Hodges remembers both the mental and physical anguish he endured during those months spent in the hospital.

“The stroke occurred in the left side of my brain, thus stripped much of my vocabulary and severe numbness through my extremities,” Hodges said. “It was a horrific feeling because I was mentally formulating questions but cannot physically speak. For example, I would try to ask, ‘Can I get a glass of water?’ and I could not convey the question. From the physical side, it was just very tiring. I could not get out of my bed at all for about the first two months, so it was very tiring to even stand up.”

The next challenge was preparing for a heart transplant. He knew that it was the one way he would be able to live.

“There was no option for the surgery,” he said. “My heart did not respond to any of the earlier procedures and it became apparent that I would have to have the transplant.”

After a successful surgery, Hodges was still unsure whether he would be able to continue his fencing career. However, he soon found that fencing was an outlet to facilitate his mental and physical rehabilitation.

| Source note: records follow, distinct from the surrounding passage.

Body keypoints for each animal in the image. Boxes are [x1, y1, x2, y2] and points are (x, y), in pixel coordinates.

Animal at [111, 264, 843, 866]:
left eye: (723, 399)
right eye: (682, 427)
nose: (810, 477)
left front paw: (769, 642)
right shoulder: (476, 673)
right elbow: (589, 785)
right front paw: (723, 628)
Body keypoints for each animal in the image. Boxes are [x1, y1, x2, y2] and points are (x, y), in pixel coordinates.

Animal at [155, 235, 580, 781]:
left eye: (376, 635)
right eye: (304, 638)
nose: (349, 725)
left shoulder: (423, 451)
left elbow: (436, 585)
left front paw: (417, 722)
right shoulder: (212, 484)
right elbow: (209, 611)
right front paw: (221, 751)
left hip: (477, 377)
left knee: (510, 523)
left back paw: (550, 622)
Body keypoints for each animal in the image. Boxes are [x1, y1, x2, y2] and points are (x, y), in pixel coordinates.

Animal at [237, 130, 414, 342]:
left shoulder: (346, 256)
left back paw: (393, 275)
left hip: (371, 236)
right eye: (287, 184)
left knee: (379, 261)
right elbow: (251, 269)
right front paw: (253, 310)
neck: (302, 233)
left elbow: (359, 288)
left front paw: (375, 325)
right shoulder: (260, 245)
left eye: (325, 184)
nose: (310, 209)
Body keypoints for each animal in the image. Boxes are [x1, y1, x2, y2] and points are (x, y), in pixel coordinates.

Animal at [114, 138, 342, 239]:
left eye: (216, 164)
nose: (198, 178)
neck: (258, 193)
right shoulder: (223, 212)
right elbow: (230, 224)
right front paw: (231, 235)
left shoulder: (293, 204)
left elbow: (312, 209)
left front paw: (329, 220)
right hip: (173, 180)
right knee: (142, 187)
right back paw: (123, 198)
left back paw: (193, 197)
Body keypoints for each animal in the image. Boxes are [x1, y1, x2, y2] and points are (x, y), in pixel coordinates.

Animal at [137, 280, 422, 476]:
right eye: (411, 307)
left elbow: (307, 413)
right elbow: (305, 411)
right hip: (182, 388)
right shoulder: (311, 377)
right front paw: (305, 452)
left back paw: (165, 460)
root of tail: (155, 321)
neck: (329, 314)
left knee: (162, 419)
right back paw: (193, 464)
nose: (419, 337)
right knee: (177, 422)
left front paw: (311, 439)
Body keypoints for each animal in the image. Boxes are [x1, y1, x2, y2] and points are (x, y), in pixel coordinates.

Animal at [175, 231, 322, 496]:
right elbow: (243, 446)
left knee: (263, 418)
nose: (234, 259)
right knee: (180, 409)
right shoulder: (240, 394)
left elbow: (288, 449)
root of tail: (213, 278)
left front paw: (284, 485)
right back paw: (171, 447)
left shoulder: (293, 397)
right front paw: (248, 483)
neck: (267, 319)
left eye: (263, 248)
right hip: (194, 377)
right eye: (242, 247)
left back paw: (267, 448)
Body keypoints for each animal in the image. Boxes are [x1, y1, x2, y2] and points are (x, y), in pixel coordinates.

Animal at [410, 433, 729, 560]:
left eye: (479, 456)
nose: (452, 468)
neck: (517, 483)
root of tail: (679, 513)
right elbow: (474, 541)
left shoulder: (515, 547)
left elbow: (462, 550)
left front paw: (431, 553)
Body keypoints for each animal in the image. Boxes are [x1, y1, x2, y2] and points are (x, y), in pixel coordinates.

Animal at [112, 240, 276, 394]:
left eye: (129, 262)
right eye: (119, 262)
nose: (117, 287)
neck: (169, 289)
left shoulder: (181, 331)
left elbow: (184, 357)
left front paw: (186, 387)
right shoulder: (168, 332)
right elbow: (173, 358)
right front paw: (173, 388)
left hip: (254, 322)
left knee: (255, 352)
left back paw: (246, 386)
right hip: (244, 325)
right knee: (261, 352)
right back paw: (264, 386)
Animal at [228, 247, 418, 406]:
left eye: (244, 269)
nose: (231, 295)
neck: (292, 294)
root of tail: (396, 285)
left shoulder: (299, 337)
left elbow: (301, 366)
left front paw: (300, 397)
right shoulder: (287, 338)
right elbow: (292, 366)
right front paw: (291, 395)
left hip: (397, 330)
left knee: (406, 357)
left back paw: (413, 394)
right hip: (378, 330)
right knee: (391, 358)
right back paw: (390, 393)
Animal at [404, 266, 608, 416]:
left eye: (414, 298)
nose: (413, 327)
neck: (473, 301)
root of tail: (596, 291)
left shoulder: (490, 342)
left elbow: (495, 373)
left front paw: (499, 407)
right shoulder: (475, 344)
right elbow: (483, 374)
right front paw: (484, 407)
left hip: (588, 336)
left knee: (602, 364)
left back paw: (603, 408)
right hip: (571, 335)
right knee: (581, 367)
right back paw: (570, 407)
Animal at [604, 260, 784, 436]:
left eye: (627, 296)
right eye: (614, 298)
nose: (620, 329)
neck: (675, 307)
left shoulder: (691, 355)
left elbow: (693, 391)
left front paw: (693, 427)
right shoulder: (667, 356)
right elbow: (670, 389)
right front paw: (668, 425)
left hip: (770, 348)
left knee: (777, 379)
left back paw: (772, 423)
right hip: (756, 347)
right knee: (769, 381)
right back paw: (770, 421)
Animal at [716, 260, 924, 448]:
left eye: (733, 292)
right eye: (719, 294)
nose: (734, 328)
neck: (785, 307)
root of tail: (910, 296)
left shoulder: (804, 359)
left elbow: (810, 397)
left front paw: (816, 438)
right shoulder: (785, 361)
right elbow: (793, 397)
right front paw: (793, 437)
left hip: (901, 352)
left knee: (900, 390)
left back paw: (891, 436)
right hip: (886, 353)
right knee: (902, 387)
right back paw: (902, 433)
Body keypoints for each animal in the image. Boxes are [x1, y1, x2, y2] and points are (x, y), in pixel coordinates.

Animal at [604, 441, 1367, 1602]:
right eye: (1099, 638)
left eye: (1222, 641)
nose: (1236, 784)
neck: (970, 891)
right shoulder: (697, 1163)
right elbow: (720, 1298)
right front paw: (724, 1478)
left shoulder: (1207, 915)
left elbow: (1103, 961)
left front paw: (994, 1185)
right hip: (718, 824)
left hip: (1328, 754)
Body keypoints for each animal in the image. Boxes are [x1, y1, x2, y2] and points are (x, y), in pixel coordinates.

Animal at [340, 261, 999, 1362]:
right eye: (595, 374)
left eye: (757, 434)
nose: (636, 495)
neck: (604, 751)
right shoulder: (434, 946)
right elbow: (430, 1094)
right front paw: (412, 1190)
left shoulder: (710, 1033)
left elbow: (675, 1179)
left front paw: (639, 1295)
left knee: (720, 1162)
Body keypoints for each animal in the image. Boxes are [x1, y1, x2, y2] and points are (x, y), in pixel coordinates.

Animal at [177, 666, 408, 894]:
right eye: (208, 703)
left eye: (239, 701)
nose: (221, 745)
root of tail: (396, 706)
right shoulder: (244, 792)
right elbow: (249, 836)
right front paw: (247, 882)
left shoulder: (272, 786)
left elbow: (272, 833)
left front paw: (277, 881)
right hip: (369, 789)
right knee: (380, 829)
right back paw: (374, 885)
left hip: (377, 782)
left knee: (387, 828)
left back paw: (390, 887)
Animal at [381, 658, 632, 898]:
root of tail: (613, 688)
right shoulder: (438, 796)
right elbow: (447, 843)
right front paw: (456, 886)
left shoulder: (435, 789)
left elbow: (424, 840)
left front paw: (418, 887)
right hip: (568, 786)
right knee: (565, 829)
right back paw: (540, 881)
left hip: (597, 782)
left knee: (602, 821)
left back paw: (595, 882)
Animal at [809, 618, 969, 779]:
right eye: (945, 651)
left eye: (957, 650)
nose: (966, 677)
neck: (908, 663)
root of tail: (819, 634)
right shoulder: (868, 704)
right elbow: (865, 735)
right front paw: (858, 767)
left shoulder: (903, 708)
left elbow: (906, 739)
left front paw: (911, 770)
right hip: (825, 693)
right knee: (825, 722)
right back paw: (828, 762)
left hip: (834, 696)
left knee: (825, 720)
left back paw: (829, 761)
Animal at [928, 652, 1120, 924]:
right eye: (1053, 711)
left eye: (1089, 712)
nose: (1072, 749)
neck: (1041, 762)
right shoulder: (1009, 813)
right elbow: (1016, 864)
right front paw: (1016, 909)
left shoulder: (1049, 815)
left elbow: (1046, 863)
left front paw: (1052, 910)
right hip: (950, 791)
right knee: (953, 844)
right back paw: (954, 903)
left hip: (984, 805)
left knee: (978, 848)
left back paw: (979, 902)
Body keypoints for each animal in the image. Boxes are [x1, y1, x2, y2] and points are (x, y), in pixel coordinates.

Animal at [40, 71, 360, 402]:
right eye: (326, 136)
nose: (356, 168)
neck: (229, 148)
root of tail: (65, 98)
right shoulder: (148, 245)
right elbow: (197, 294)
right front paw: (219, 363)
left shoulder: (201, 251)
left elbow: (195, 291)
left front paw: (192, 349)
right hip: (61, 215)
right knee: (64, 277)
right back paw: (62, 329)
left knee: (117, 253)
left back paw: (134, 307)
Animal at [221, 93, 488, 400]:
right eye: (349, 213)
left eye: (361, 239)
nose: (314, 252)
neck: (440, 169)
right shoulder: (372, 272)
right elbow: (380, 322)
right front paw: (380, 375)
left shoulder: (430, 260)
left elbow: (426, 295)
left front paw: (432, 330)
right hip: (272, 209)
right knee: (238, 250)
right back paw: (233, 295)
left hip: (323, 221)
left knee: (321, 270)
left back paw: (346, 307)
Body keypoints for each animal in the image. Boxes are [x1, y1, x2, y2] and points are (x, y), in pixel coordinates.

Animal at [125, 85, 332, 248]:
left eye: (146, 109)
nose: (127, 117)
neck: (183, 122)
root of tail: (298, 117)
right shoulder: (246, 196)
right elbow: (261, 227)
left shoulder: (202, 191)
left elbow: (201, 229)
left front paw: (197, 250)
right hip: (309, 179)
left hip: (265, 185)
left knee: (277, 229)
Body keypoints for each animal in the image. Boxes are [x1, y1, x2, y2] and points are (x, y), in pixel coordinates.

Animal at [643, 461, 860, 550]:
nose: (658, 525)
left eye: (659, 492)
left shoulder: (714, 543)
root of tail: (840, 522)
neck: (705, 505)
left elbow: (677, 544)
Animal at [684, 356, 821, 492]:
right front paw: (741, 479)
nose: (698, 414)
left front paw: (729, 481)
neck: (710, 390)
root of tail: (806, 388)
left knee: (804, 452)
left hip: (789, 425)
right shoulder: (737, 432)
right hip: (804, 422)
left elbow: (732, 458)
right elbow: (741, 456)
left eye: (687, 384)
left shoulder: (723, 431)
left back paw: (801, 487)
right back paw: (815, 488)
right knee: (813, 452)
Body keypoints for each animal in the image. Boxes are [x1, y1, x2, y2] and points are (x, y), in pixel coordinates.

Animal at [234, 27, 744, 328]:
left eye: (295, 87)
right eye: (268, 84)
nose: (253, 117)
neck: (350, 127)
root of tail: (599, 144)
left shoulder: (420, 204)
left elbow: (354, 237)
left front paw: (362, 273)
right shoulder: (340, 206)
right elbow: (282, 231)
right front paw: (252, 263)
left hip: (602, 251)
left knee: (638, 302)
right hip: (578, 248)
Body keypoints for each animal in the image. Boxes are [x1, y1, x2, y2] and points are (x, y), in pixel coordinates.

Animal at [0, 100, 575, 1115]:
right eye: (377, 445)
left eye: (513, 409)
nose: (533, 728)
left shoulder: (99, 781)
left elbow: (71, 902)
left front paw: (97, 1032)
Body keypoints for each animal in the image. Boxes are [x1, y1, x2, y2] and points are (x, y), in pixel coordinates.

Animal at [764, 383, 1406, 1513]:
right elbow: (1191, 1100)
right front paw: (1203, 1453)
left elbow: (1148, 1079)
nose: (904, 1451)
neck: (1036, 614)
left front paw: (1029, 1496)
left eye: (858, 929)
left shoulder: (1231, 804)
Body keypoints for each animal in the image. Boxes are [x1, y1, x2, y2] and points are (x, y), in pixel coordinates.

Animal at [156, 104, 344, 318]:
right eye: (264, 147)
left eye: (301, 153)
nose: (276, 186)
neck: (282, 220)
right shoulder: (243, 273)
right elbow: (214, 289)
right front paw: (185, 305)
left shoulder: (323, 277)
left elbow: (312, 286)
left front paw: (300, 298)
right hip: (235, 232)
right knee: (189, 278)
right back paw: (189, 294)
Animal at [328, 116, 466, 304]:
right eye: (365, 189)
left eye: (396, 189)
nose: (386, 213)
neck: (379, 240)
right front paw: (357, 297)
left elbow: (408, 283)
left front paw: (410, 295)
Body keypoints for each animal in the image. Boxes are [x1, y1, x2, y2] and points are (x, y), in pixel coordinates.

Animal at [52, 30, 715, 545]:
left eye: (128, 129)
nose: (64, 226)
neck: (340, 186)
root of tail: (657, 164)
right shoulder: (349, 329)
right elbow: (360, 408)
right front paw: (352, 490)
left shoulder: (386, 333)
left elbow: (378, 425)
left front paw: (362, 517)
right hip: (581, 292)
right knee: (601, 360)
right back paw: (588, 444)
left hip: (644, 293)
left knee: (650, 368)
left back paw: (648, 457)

“Working out physically became a wonderful refuge to avoid the problems associated with the stroke,” Hodges said. “Getting back into fencing condition really wasn’t too bad because it felt so wonderful to get the alternative to the three months in the hospital,” Hodges said.

Hodges said the Notre Dame community has been paramount in his recovery, culminating in his return to campus this fall.

“There are so many wonderful people involved in our community and the Notre Dame family has really shone through adversity,” he said. “I have been so grateful for the constant support from all those involved. It might sound bad to other communities, but I truly believe that many other communities could not have provided such a level of support that I received from the Notre Dame family,” he said.

A natural athlete, Hodges lettered three times in both football and tennis in high school, while training at a private fencing club. He began college as a defensive back on the University of Kansas football team. When he learned that his club fencing coach, Gia Kvaratskhelia, had signed on at Notre Dame, Hodges decided to follow him to South Bend.

“After talking to Gia, I realized that I had a wonderful opportunity,” Hodges said, remembering his decision to come to Notre Dame. “Fencing with Gia and my teammates and receiving a top-level academic education.”

His unbelievable journey and recovery was capped off at the January Notre Dame Duals that Kvaratskhelia dubbed Teddy’s “coming out party.”

“For the return to Notre Dame Duals, it was wonderful to see everybody cheering for me,” Hodges said. “To be honest, I still have the competitive drive and I really, really wanted to win that first bout.”

Hodges won that bout and 14 more that day. Although much has changed over the past 18 months, it seems as though Hodges still has the heart of a champion.